Here is a little secret about me, that is really no secret at all. I do not understand the bulkiest part of accounting. Not me. In past years, when I have volunteered to serve on various Boards of Trustees, I warn them in advance. “Do not put me on the Finance Committee, or in the Treasurer’s seat.” I have no aptitude for it and I really do not want to know.
That being said, I understand the basic principles. I can certainly balance my checkbook. I know that if I have $5 and something costs $8, I do not have enough money. And by those measures, I cannot afford it. It is out of the question.
However — there is always a “but” — and this is the tricky part. I really, really WANT that item. And, If I want that $8 item — let’s say it is a vintage Dino Flintstone PEZ dispenser in mint condition with the candy included — I would have to beg, borrow, or steal $3. And depending on my source of money, most likely, I would have to pay it back.
We could go on with this all day. But the bottom line is this. Now I’m $3 in the hole and I have to figure a way to get it back. I know better than to keep doing this, because then I will really, really be in the hole. Or, as the big players say — “in the red.” I better find a way to repay that money, before I go borrowing more. This is a rudimentary principle.
So it always floors me, when I open the newspaper and read the headlines. ( Sidebar: I’m talking as if the paper comes rolled up on my doorstep. No, I unfurl the likes of CBS, CNN, and USA Today, on my computer screen, first thing in the morning, moments after I check my email. You get the picture.). Anyway, the headlines.
This morning, the headline said: “Kraft Heinz is sitting on debt worth almost $31 billion”
That’s a lot of Ketchup.
I won’t reprint the entire article here, but some lines really stand out and need to be revisited.
The Kraft Heinz food empire has a debt problem. — No shit.
Heinz took on debt when the ketchup giant was taken private in 2013 by 3G Capital for $28 billion. — You bought one big ass PEZ dispenser and you didn’t have the money. Now, you have to sell ketchup, and a LOT of it, to pay the money back.
The Warren Buffett-backed food giant’s serious missteps have brought its bloated balance sheet into sharp focus. — Holy Smokes. Missteps are when you are walking on the sidewalk and you stumble a bit.

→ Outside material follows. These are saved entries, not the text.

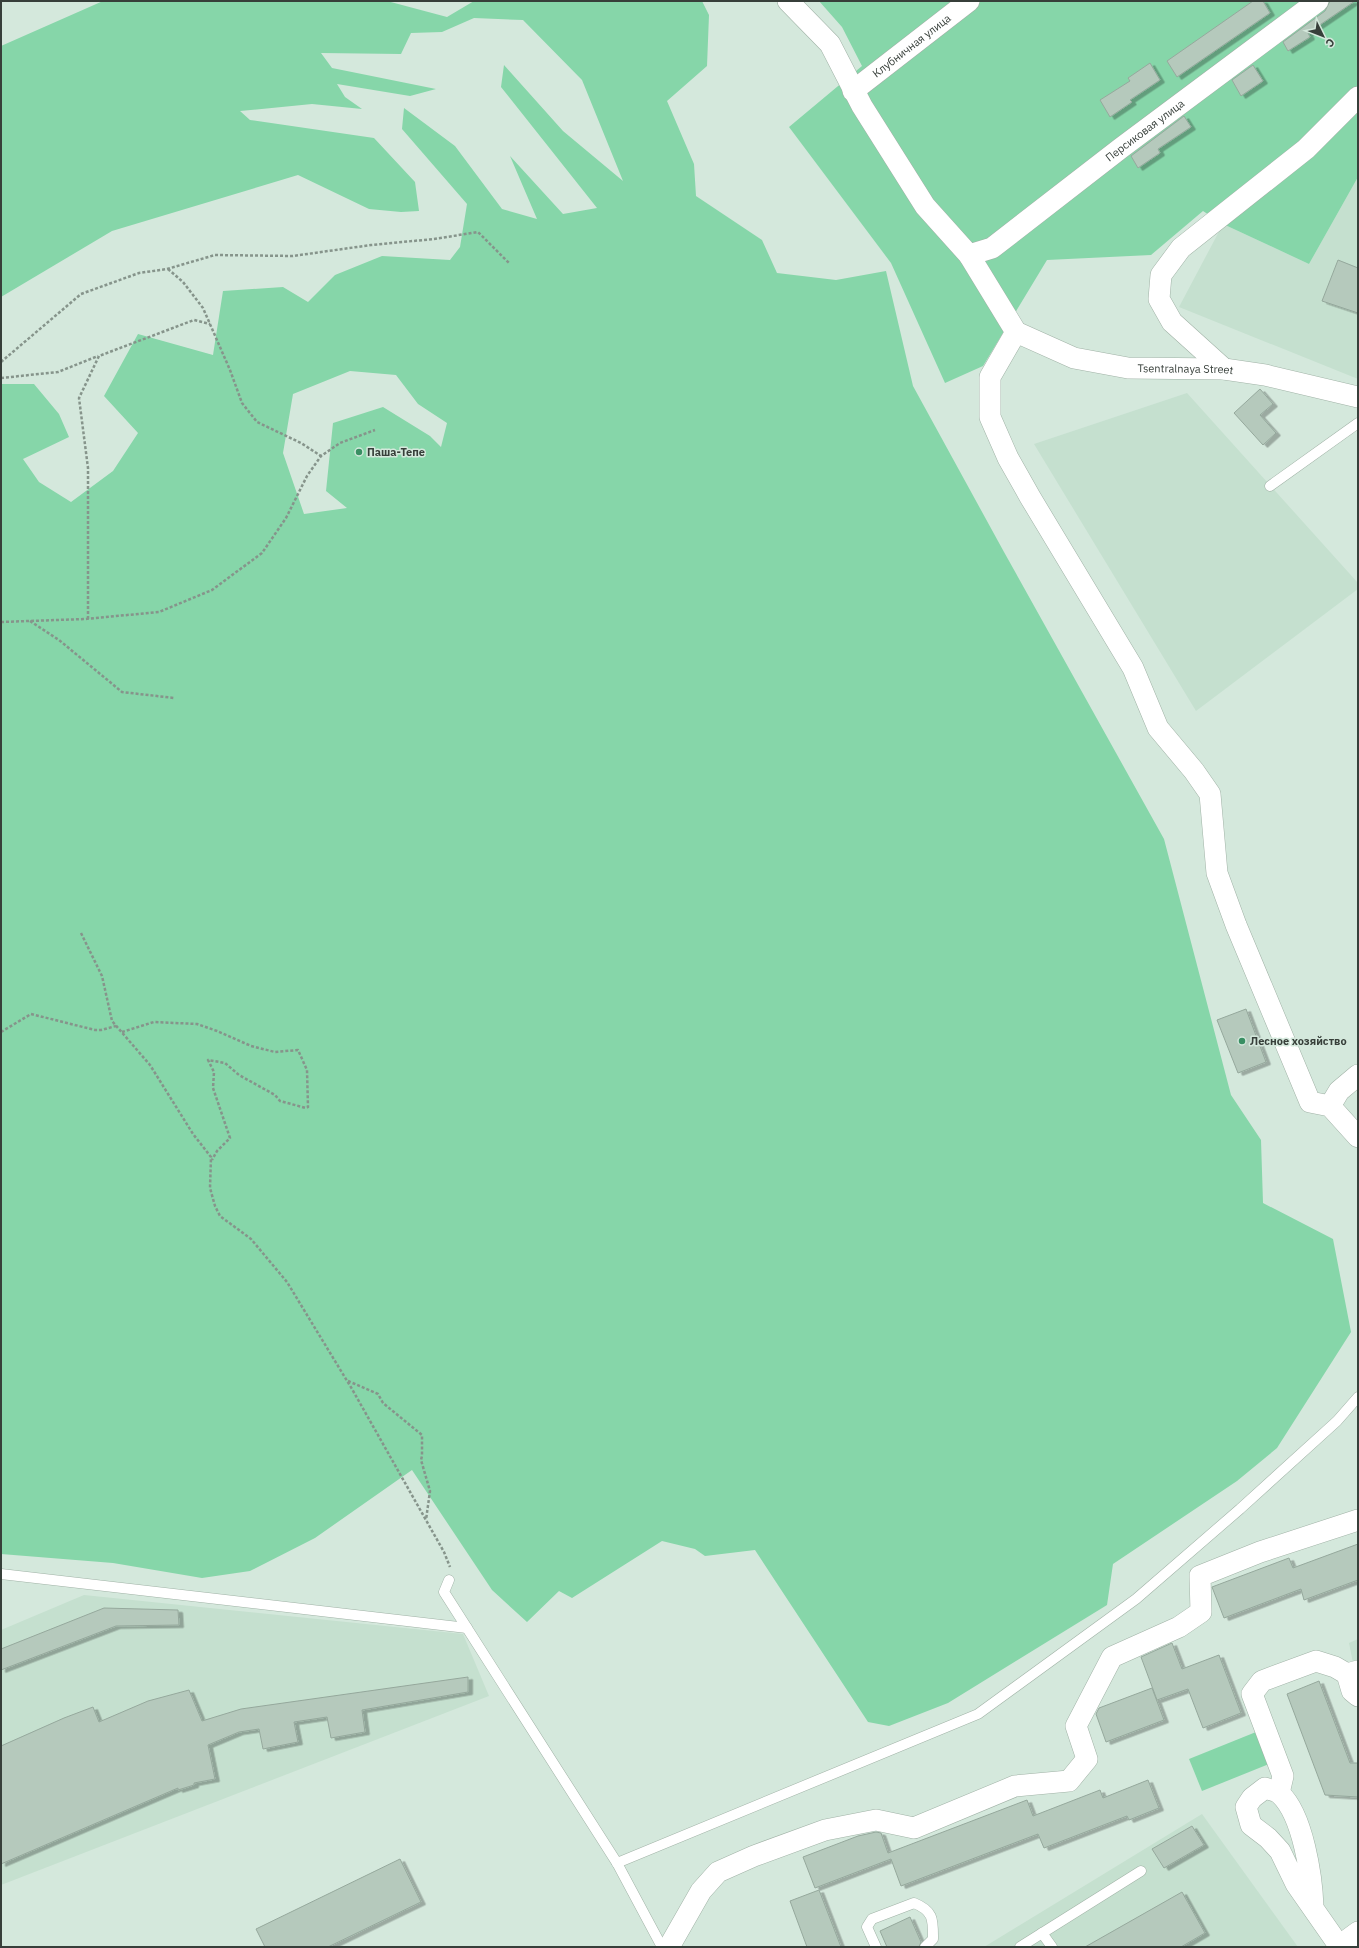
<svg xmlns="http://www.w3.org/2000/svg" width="1359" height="1948" font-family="'IBM Plex Sans',sans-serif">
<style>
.built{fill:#c5e0cf}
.green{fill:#86d6a9;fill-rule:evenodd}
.building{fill:#b5c9bc;stroke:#95a89c;filter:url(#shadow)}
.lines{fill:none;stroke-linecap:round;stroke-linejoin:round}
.service-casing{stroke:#a0b2a6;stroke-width:11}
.minor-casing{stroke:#a0b2a6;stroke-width:22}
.path{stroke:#86948b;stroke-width:2.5;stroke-dasharray:3 2;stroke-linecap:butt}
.service{stroke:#fff;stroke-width:10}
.minor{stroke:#fff;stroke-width:21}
.poi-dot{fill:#398f63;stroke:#d4e8dc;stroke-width:1.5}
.labels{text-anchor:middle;stroke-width:3;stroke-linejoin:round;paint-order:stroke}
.street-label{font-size:11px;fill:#373f3a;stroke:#d4e8dc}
.poi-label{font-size:11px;font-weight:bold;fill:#373f3a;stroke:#d4e8dc;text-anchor:start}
</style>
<defs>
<filter id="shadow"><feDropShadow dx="4.5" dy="2.5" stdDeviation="0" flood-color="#0004"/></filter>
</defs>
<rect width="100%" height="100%" fill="#d4e8dc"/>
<g class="built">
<polygon points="1358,177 1358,379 1179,307 1223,224 1309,264"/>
<polygon points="1187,393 1358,583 1358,589 1196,711 1034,444"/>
<polygon points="84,1595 463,1634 489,1696 1,1885 1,1630"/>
<polygon points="1358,1639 1358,1666 1354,1668 1349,1643"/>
<polygon points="1202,1814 1298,1947 984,1947"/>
</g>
<g class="green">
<path d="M 103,1 L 387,1 L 447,17 L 474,1 L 702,1 L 709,15 L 707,66 L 667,101 L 694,164 L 696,196 L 762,240 L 777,273 L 836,280 L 886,271 L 913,386 L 1004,552 L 1164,839 L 1231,1095 L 1261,1140 L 1263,1203 L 1333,1239 L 1351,1332 L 1277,1448 L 1237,1481 L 1113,1564 L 1107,1605 L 948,1703 L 889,1726 L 868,1722 L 755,1550 L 705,1556 L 695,1549 L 662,1541 L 572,1598 L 559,1591 L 527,1622 L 492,1590 L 412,1470 L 315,1538 L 250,1571 L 202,1578 L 113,1563 L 1,1554 L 1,384 L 34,384 L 59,414 L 69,437 L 23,459 L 39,482 L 71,502 L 113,471 L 138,433 L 104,396 L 138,334 L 213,355 L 223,291 L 283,287 L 308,302 L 335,275 L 382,256 L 450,260 L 460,247 L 467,204 L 402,129 L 404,108 L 455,146 L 502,209 L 537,219 L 510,156 L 563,214 L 597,208 L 501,87 L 504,65 L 563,131 L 623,181 L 582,80 L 523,20 L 474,18 L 442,32 L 411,33 L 401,54 L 321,53 L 332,68 L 436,89 L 410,96 L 337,84 L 345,97 L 362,109 L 312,104 L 240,111 L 250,120 L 374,138 L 415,182 L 419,211 L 401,212 L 369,209 L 298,175 L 112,231 L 1,297 L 1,46 ZM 350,371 L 396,375 L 418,404 L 447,423 L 441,447 L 430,436 L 383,407 L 333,423 L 326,491 L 347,508 L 304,514 L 283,453 L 293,394 Z"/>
<polygon points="819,1 1358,1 1358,177 1309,264 1223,224 1203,211 1151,255 1047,260 983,366 945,383 891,263 789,127 862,66 842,27"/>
<polygon points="1256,1732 1269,1764 1202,1791 1189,1759"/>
</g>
<g class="building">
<polygon points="1253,1 1263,1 1270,13 1177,77 1167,61"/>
<polygon points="1330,1 1355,1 1308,33 1310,37 1288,51 1283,42 1325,11"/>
<polygon points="1150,63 1160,80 1130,100 1132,102 1110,117 1100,100 1130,81 1128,78"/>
<polygon points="1253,65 1263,81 1241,96 1232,80"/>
<polygon points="1184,116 1191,127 1158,149 1160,153 1138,168 1131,156"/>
<polygon points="1338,260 1358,268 1358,313 1322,301"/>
<polygon points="1260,389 1273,404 1260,415 1276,433 1263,445 1234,413"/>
<polygon points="1246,1009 1266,1062 1238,1073 1217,1020"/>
<polygon points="1358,1544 1358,1580 1304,1600 1301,1589 1224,1618 1212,1587 1289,1558 1293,1568"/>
<polygon points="104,1608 178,1610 179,1625 116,1626 1,1670 1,1649"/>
<polygon points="1172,1643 1182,1669 1219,1655 1241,1713 1203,1728 1188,1689 1157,1700 1141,1657"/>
<polygon points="468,1677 468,1692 362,1710 365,1732 331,1738 327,1717 294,1722 298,1742 263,1749 259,1729 239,1732 208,1745 215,1779 194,1783 194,1785 178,1790 178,1788 1,1864 1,1746 64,1718 93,1707 99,1722 148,1701 189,1690 202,1721 241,1709"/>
<polygon points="1319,1681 1350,1763 1358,1763 1358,1797 1325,1795 1287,1694"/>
<polygon points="1152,1688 1164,1720 1106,1742 1096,1714 1099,1708"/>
<polygon points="1148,1780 1159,1808 1129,1820 1127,1816 1044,1848 1038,1834 901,1886 891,1859 815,1888 803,1857 858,1836 876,1832 881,1833 888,1853 1027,1800 1033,1816 1100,1790 1103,1798"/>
<polygon points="1192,1826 1204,1845 1164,1868 1152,1849"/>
<polygon points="400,1859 421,1902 328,1947 265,1947 256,1929"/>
<polygon points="819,1890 841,1947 807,1947 790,1901"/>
<polygon points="1182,1892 1205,1933 1181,1947 1085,1947"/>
<polygon points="910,1917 921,1942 919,1947 887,1947 880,1931"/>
</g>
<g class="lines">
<g class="service-casing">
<g id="service">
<polyline points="1270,486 1358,423"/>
<polyline points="1,1574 467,1628"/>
<polyline points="449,1580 444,1592 617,1863 662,1947"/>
<polyline points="617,1863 978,1714 1136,1599 1240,1509 1337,1421 1358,1397"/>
<polyline points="1042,1933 1052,1947"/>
<path d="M 876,1947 L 867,1927 L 872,1919 L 914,1903 C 934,1911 933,1920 933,1939 L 925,1947"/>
<polyline points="1020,1947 1141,1871"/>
</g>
</g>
<g class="minor-casing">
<g id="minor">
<polyline points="788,1 830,44 862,106 925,206 969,255 1016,332"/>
<path id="s1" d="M 853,91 L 969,1"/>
<path id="s2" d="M 969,255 L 992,248 L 1121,148 L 1318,1"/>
<polyline points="1016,332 990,377 990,417 1008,458 1030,497 1133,668 1158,728 1194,771 1210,794 1217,873 1236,925 1310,1102 1330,1106 1358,1137"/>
<path id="s3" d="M 1016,332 L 1074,358 L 1128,368 L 1224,369 L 1265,375 L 1358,397"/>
<polyline points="1224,369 1172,322 1159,299 1161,275 1181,248 1306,149 1358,97"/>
<polyline points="1330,1106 1339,1091 1358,1075"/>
<polyline points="1358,1671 1347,1674 1352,1691 1358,1696"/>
<polyline points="1279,1793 1283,1776 1252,1694 1262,1681 1316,1661 1335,1667 1347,1674"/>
<path d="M 1313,1907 C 1312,1877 1303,1815 1280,1794 C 1277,1791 1270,1790 1265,1788 L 1252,1798 L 1246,1807 L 1251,1825 L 1268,1838 L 1280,1851 L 1296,1884 L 1340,1947"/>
<polyline points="669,1947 701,1891 718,1872 754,1856 825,1830 876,1820 914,1828 1015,1786 1069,1781 1087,1759 1076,1726 1112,1657 1179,1627 1201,1612 1200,1576 1260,1552 1358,1520"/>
<polyline points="1343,1947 1343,1943 1358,1932"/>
</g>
</g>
<g class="path">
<polyline points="168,269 183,282 203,308 230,370 242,403 257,422 301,443 321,456"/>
<polyline points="1,362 81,294 139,273 167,269 215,255 293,256 371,245 434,239 478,232 510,264"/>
<polyline points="1,378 58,372 98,356"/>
<polyline points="88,619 88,468 79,398 99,356 194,320 210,324"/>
<polyline points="30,621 59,640 122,692 174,698"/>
<polyline points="1,622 85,619 159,612 212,590 262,553 286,518 307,476 321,456 340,443 375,430"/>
<polyline points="81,933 102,976 112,1021 150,1065 193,1134 211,1157 210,1188 215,1206 220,1216 251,1239 287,1282 352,1389 444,1552 450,1567"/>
<polyline points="1,1032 31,1014 95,1030 101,1030 116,1026"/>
<polyline points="122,1032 154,1022 197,1024 217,1031 251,1046 275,1052 298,1050 307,1070 308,1107 306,1108 280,1101 275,1095 239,1075 225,1063 208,1060 214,1072 213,1088 230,1138 217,1151 212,1160"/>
<polyline points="348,1381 378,1394 383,1403 422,1435 422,1456 421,1460 430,1491 426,1520"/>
</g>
<use href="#service" class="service"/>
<use href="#minor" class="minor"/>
</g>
<g class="poi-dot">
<circle cx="359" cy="452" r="4"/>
<circle cx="1242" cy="1041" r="4"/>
</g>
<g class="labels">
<g class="street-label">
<text dy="4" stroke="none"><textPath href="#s1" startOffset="74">Клубничная улица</textPath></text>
<text dy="4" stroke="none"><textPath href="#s2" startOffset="217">Персиковая улица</textPath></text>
<text dy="4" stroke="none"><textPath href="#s3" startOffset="176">Tsentralnaya Street</textPath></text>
</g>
<g class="poi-label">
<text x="367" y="456">Паша-Тепе</text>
<text x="1250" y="1045">Лесное хозяйство</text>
</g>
</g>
<rect width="1359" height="1948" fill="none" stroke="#373f3a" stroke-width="4"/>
<g transform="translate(1323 36) rotate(133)" stroke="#d4e8dc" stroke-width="3" paint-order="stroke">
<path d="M0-3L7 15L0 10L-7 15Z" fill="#373f3a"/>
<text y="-6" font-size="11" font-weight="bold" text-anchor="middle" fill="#373f3a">С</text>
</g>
</svg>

Losing $31 billion is more like plunging from an airplane without a parachute.
Kraft Heinz, the owner of Oscar Mayer, Velveeta and Planters nuts, is now scrambling to raise cash that can be used to pay down its nearly $31 billion of long-term debt. — Like I said, you better sell some ketchup.
The food giant slashed its dividend by 36% and announced plans to sell off brands, reportedly including the Maxwell House coffee business. — Don’t blame it on the good coffee. Blame it on your Chief Financial Officer, aka, your CFO. He is the guy with the big office in the corner with all the windows. With the nice suits and the Lamborghini.
“Its balance sheet has ballooned,” JPMorgan Chase analyst Ken Goldman wrote in a report late last week. “This is not an ideal progression of financial metrics,” Goldman wrote. — What? You need this Goldman guy to tell you that your situation is not ideal? You are out $31 billion bucks. I get all out of joint when I have to borrow 30 bucks from somebody. I’ve sold first born children in those cases.
There you have my story. I am no account and make no claim to be.
But I know when I can’t afford a PEZ dispenser. And I know that it takes a lot of bottles of ketchup to add up to $31 billion. You can bet your ripe red tomato on it.
“A Penny Saved is a Penny Earned”
― Benjamin Franklin
“While money can’t buy happiness, it certainly lets you choose your own form of misery.”
― Groucho Marx
“Don’t think money does everything, or you are going to end up doing everything for money.”